* **Task description**
All the data should be transcribed exactly, with every line kept.

(Stored items)
-------------------------

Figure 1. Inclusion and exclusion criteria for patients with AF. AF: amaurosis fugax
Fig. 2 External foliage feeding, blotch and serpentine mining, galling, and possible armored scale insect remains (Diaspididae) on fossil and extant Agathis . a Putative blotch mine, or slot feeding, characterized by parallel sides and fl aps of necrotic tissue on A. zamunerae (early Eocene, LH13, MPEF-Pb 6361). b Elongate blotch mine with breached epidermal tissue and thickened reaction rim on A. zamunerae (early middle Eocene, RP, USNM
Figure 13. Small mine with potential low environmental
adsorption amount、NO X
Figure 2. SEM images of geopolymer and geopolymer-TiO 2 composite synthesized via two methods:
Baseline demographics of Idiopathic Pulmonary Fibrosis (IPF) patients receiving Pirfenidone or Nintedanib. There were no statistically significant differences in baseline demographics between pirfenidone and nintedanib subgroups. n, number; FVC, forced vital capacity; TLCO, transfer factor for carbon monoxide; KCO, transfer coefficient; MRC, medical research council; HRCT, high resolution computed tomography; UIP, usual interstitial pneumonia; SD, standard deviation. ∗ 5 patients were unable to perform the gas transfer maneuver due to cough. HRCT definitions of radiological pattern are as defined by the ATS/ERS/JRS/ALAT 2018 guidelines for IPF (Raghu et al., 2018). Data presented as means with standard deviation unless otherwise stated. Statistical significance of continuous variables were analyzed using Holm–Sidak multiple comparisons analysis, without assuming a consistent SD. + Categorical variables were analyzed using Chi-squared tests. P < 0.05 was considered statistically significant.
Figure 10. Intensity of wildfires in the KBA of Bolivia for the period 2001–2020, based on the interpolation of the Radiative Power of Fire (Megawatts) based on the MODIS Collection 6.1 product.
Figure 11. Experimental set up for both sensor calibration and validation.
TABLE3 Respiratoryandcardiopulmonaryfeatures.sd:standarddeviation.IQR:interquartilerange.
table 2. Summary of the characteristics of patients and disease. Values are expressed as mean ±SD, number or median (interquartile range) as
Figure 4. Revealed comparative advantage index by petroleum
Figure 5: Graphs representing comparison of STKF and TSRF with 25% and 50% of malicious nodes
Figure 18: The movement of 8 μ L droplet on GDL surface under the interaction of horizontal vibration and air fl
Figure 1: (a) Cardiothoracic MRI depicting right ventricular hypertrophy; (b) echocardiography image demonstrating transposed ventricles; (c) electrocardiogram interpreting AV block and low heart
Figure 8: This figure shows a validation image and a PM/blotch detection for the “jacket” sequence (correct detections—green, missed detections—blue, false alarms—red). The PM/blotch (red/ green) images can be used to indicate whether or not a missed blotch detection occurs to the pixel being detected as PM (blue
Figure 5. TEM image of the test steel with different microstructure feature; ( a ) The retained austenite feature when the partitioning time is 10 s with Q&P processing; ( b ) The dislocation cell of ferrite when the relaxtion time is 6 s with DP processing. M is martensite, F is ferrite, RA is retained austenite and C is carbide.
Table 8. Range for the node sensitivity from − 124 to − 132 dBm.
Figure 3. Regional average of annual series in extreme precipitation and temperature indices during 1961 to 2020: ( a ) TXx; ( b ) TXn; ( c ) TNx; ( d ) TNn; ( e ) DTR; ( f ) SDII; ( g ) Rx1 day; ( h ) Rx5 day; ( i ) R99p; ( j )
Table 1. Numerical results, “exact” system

-------------------------

* **Answer to the problem**
Figure 1. Inclusion and exclusion criteria for patients with AF. AF: amaurosis fugax
Fig. 2 External foliage feeding, blotch and serpentine mining, galling, and possible armored scale insect remains (Diaspididae) on fossil and extant Agathis . a Putative blotch mine, or slot feeding, characterized by parallel sides and fl aps of necrotic tissue on A. zamunerae (early Eocene, LH13, MPEF-Pb 6361). b Elongate blotch mine with breached epidermal tissue and thickened reaction rim on A. zamunerae (early middle Eocene, RP, USNM
Figure 13. Small mine with potential low environmental
adsorption amount、NO X
Figure 2. SEM images of geopolymer and geopolymer-TiO 2 composite synthesized via two methods:
Baseline demographics of Idiopathic Pulmonary Fibrosis (IPF) patients receiving Pirfenidone or Nintedanib. There were no statistically significant differences in baseline demographics between pirfenidone and nintedanib subgroups. n, number; FVC, forced vital capacity; TLCO, transfer factor for carbon monoxide; KCO, transfer coefficient; MRC, medical research council; HRCT, high resolution computed tomography; UIP, usual interstitial pneumonia; SD, standard deviation. ∗ 5 patients were unable to perform the gas transfer maneuver due to cough. HRCT definitions of radiological pattern are as defined by the ATS/ERS/JRS/ALAT 2018 guidelines for IPF (Raghu et al., 2018). Data presented as means with standard deviation unless otherwise stated. Statistical significance of continuous variables were analyzed using Holm–Sidak multiple comparisons analysis, without assuming a consistent SD. + Categorical variables were analyzed using Chi-squared tests. P < 0.05 was considered statistically significant.
Figure 10. Intensity of wildfires in the KBA of Bolivia for the period 2001–2020, based on the interpolation of the Radiative Power of Fire (Megawatts) based on the MODIS Collection 6.1 product.
Figure 11. Experimental set up for both sensor calibration and validation.
TABLE3 Respiratoryandcardiopulmonaryfeatures.sd:standarddeviation.IQR:interquartilerange.
table 2. Summary of the characteristics of patients and disease. Values are expressed as mean ±SD, number or median (interquartile range) as
Figure 4. Revealed comparative advantage index by petroleum
Figure 5: Graphs representing comparison of STKF and TSRF with 25% and 50% of malicious nodes
Figure 18: The movement of 8 μ L droplet on GDL surface under the interaction of horizontal vibration and air fl
Figure 1: (a) Cardiothoracic MRI depicting right ventricular hypertrophy; (b) echocardiography image demonstrating transposed ventricles; (c) electrocardiogram interpreting AV block and low heart
Figure 8: This figure shows a validation image and a PM/blotch detection for the “jacket” sequence (correct detections—green, missed detections—blue, false alarms—red). The PM/blotch (red/ green) images can be used to indicate whether or not a missed blotch detection occurs to the pixel being detected as PM (blue
Figure 5. TEM image of the test steel with different microstructure feature; ( a ) The retained austenite feature when the partitioning time is 10 s with Q&P processing; ( b ) The dislocation cell of ferrite when the relaxtion time is 6 s with DP processing. M is martensite, F is ferrite, RA is retained austenite and C is carbide.
Table 8. Range for the node sensitivity from − 124 to − 132 dBm.
Figure 3. Regional average of annual series in extreme precipitation and temperature indices during 1961 to 2020: ( a ) TXx; ( b ) TXn; ( c ) TNx; ( d ) TNn; ( e ) DTR; ( f ) SDII; ( g ) Rx1 day; ( h ) Rx5 day; ( i ) R99p; ( j )
Table 1. Numerical results, “exact” system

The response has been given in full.